→ Brief
Rewrite the items from the line with "pose: elev=273.9 azim=44.2" up to and including the line with "Dot at: occluded", substituting "bank" for "roll" and keeping everything else the same. Omit the pictures from your output.

→ Extracted records
#####
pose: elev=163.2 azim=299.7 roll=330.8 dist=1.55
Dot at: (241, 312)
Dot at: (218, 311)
#####
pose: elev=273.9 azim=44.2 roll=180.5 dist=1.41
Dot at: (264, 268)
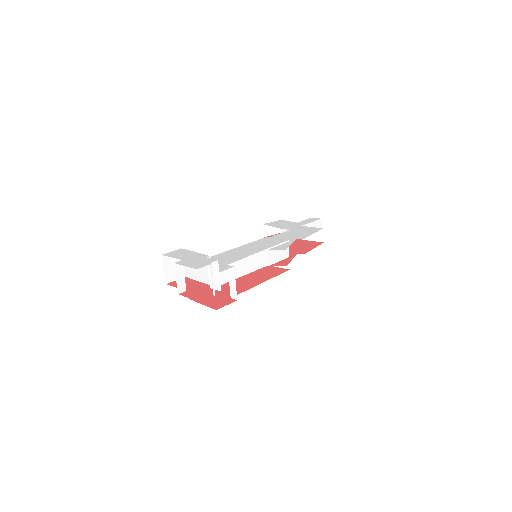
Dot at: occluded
#####
→ Exercise result
pose: elev=273.9 azim=44.2 bank=180.5 dist=1.41
Dot at: (264, 268)
Dot at: occluded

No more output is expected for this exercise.